▶ [TASK DETAILS]:
Reproduce the entries below exactly, but only from the line containing "Answer as a" to the line containing "- broken tile piece [181,407,434,592]", inclusive.

▶ [GIVEN DATA]:
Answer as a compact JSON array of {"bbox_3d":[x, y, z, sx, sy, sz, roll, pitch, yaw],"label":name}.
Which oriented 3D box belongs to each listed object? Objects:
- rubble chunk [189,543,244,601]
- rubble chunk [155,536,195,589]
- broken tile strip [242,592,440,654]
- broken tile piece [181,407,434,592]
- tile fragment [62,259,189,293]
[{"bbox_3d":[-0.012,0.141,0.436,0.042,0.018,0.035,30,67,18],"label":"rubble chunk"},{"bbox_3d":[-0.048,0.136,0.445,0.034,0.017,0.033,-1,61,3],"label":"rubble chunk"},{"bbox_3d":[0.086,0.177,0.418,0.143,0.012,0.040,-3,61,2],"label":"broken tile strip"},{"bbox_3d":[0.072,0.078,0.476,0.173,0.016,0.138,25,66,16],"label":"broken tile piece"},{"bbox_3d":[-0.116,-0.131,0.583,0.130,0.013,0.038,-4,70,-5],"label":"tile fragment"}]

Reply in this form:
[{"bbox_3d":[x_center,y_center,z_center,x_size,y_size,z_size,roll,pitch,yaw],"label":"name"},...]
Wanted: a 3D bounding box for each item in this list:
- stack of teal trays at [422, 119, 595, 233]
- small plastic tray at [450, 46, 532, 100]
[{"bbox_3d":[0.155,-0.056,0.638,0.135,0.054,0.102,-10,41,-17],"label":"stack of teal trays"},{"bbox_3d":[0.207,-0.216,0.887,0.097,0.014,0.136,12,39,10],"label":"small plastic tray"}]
* * *
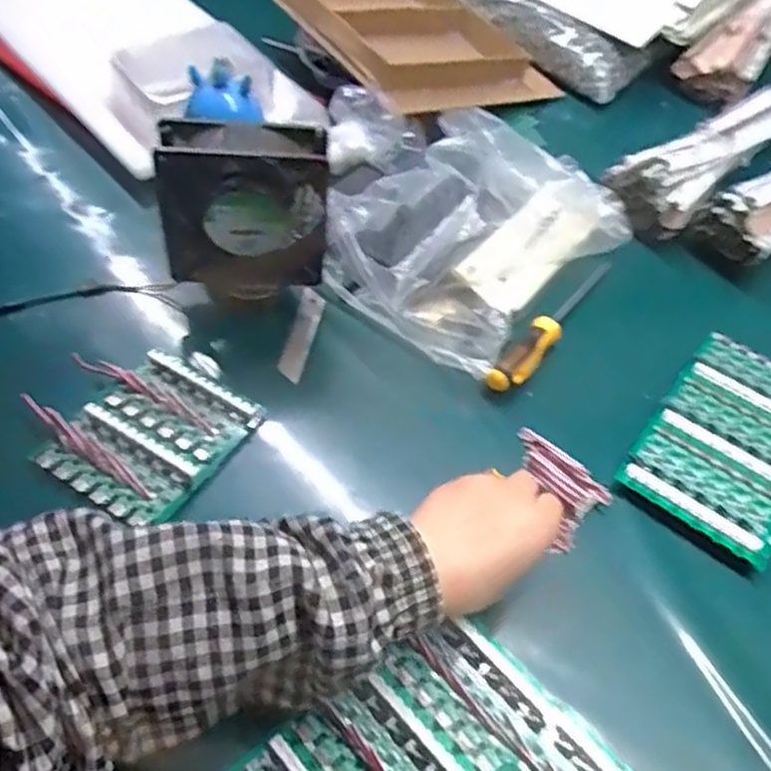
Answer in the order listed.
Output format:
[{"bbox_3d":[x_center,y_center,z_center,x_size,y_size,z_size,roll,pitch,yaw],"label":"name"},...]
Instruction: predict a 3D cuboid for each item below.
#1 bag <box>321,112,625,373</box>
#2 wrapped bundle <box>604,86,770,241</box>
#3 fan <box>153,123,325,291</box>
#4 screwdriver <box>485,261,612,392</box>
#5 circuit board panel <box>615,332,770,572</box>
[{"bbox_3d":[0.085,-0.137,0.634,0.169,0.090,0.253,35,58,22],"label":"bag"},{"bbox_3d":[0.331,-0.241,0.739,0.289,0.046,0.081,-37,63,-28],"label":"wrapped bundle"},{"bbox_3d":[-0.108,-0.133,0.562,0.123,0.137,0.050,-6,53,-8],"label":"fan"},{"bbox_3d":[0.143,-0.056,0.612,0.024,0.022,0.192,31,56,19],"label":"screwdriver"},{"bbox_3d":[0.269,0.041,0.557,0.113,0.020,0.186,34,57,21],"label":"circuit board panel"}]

▶ [EXERCISE ANSWER]:
Answer as a compact JSON array of {"bbox_3d":[x, y, z, sx, sy, sz, roll, pitch, yaw],"label":name}.
Which oriented 3D box belongs to each listed object? Objects:
- rubble chunk [189,543,244,601]
- rubble chunk [155,536,195,589]
- broken tile strip [242,592,440,654]
- broken tile piece [181,407,434,592]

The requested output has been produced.